TASK INSTRUCTIONS:
• A. In the passage on TIPS, what does the abbreviation TIPS stand for?
• B. Render this sentence from the passage on TIPS into Spanish: "The cost of inflation protection is relatively low today."

PASSAGE:

--*--

Worried About Inflation? Consider TIPS
Treasury Inflation-Protected Securities can help protect portfolios from rising inflation.
The cost of inflation protection is relatively low today.
TIPS yields are negative, so keep total return expectation in check.
Worried about inflation? Treasury Inflation-Protected Securities, or TIPS, can help protect your portfolio against rising inflation.
When building a diversified portfolio, positive total returns aren’t the only thing to consider—making sure your investments keep pace with inflation is important as well. Because the principal value of TIPS rise and falls with the level of inflation, they can help your portfolio keep pace with inflation.
Before investing in TIPS, there are some important nuances to be aware of today, like negative yields and the cost of inflation protection.
TIPS are a type of Treasury security whose principal value is indexed to inflation. As the level of the Consumer Price Index (CPI) rises and falls, so too does the value of a TIPS. Like traditional Treasury securities, TIPS have fixed coupon rates based off of the principal value—so coupon payments also rise or fall with the level of the CPI as the principal value fluctuates.

--*--

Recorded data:
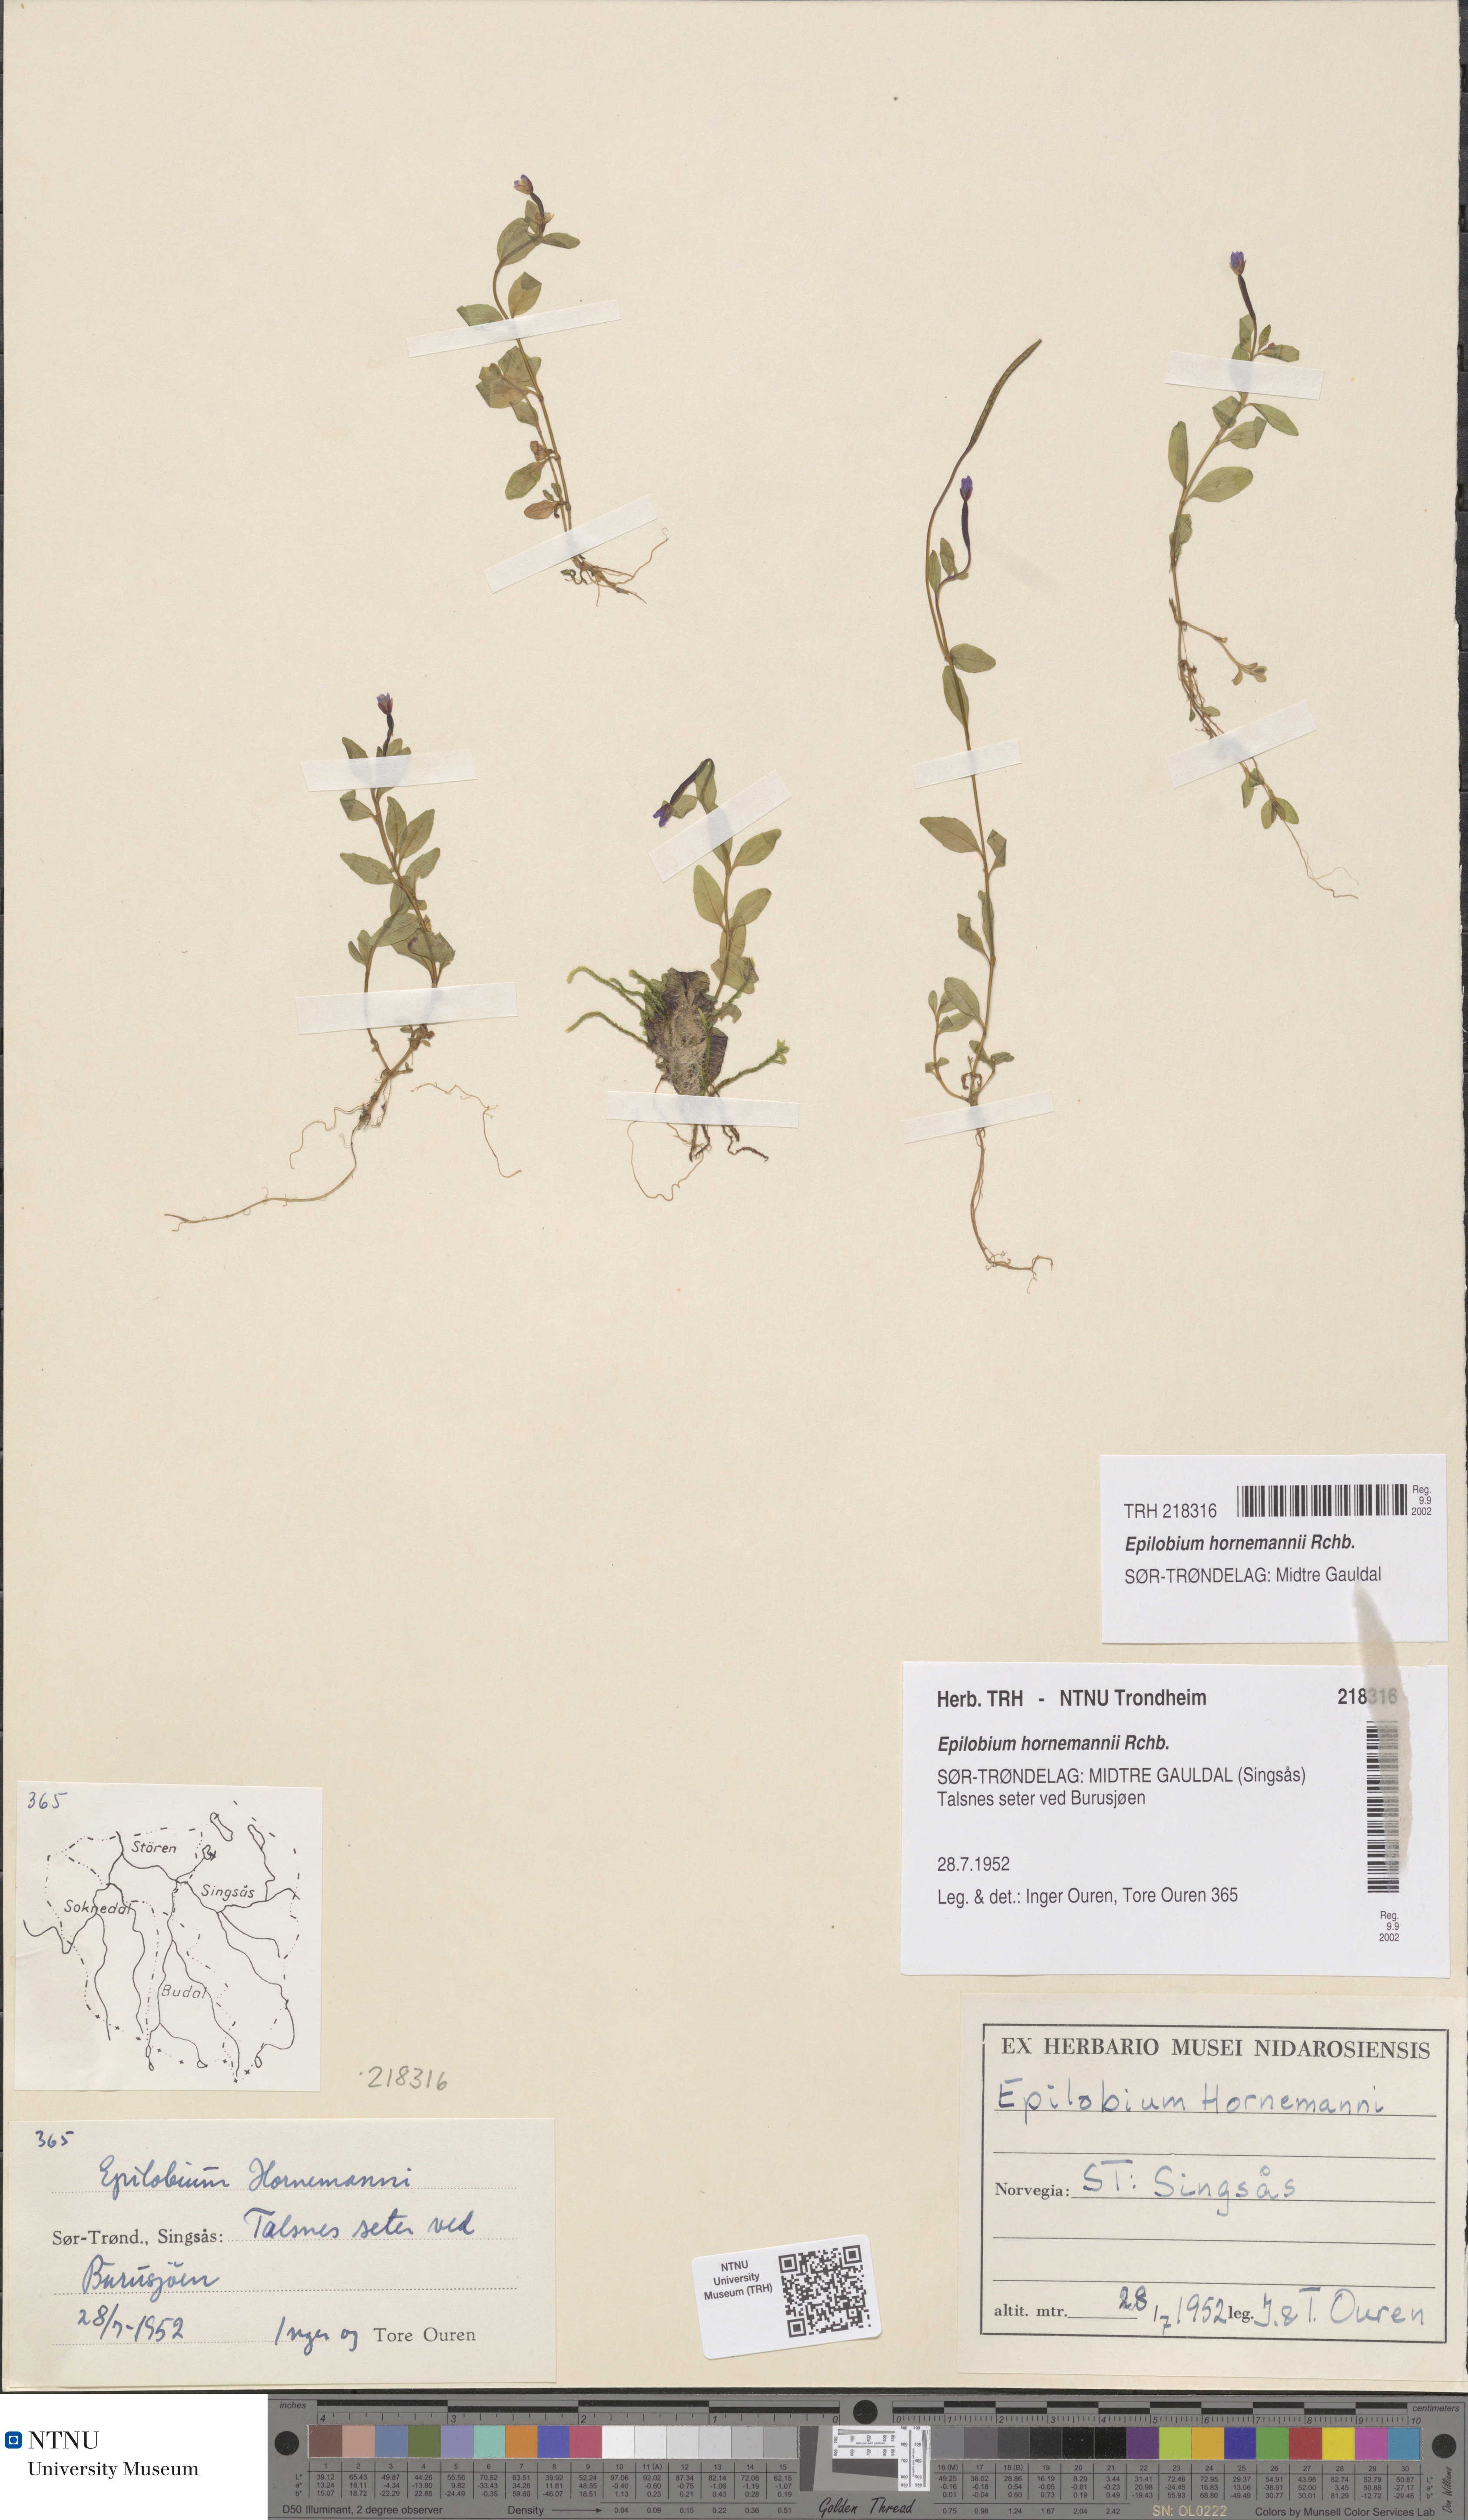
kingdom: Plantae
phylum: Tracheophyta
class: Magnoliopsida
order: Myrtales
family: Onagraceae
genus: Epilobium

--*--

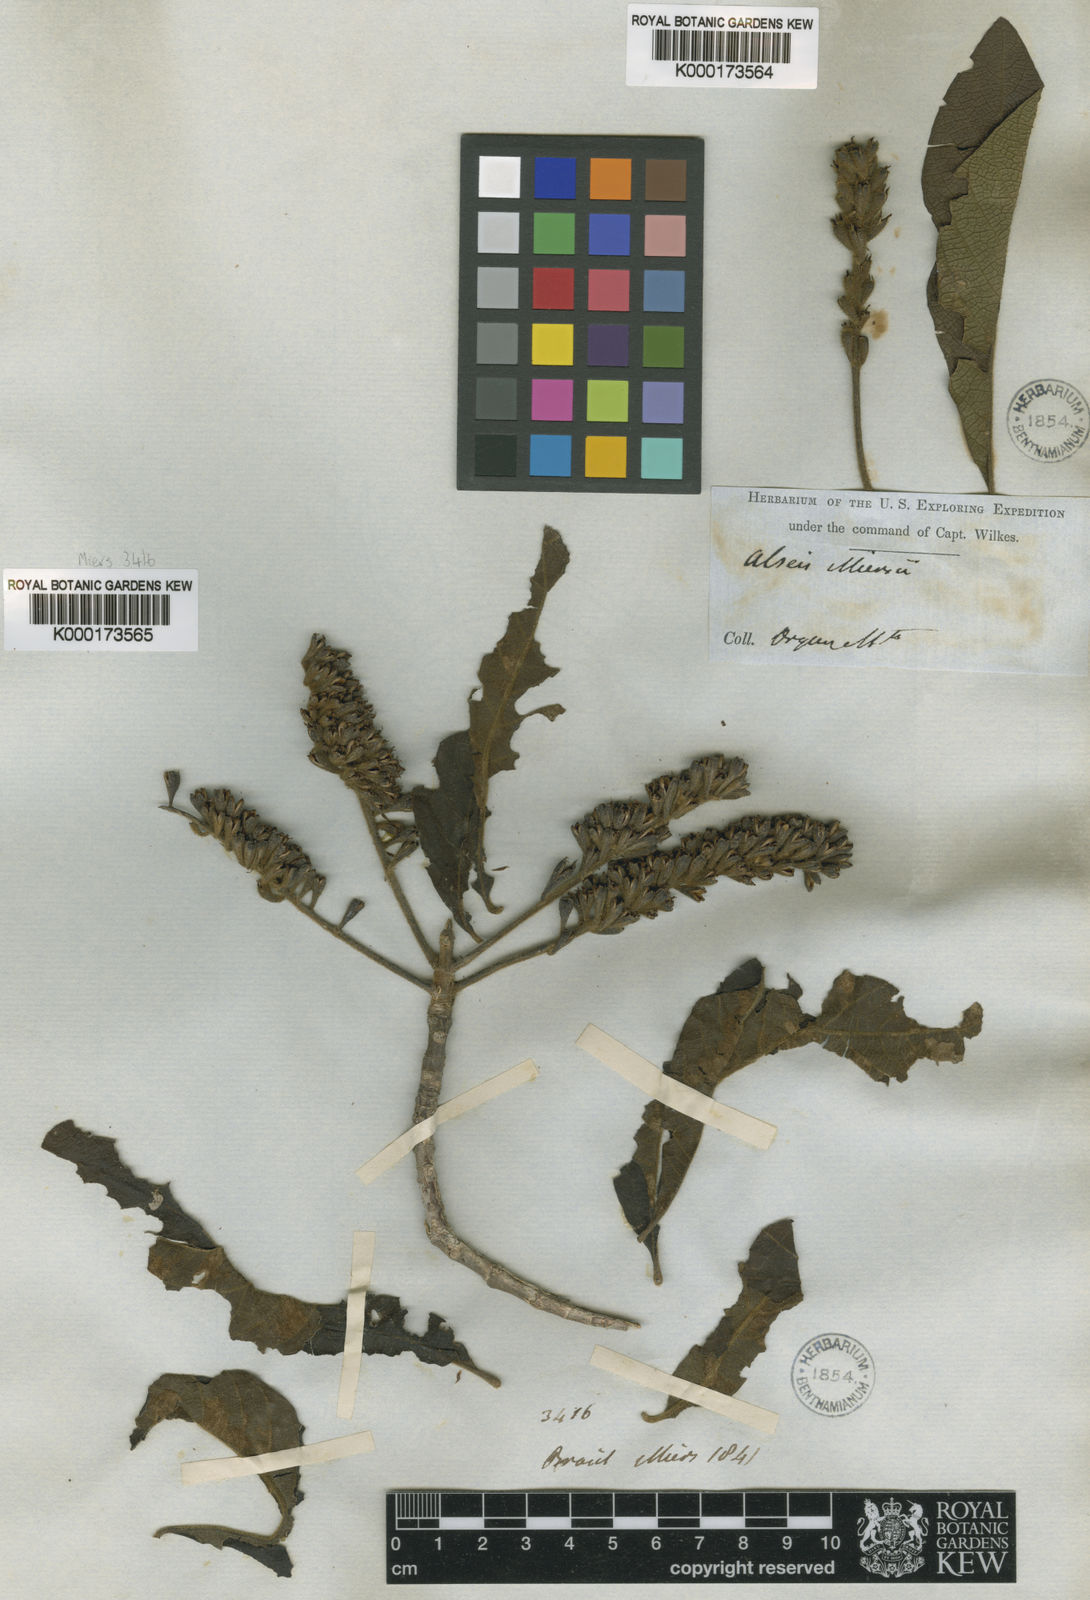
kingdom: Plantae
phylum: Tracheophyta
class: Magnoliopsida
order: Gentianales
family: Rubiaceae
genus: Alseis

--*--

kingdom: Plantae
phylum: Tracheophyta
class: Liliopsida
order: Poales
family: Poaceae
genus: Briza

--*--

EXPECTED RESPONSES:
• A. Treasury Inflation-Protected Securities.

• B. El costo de la protección contra la inflación es relativamente bajo hoy en día.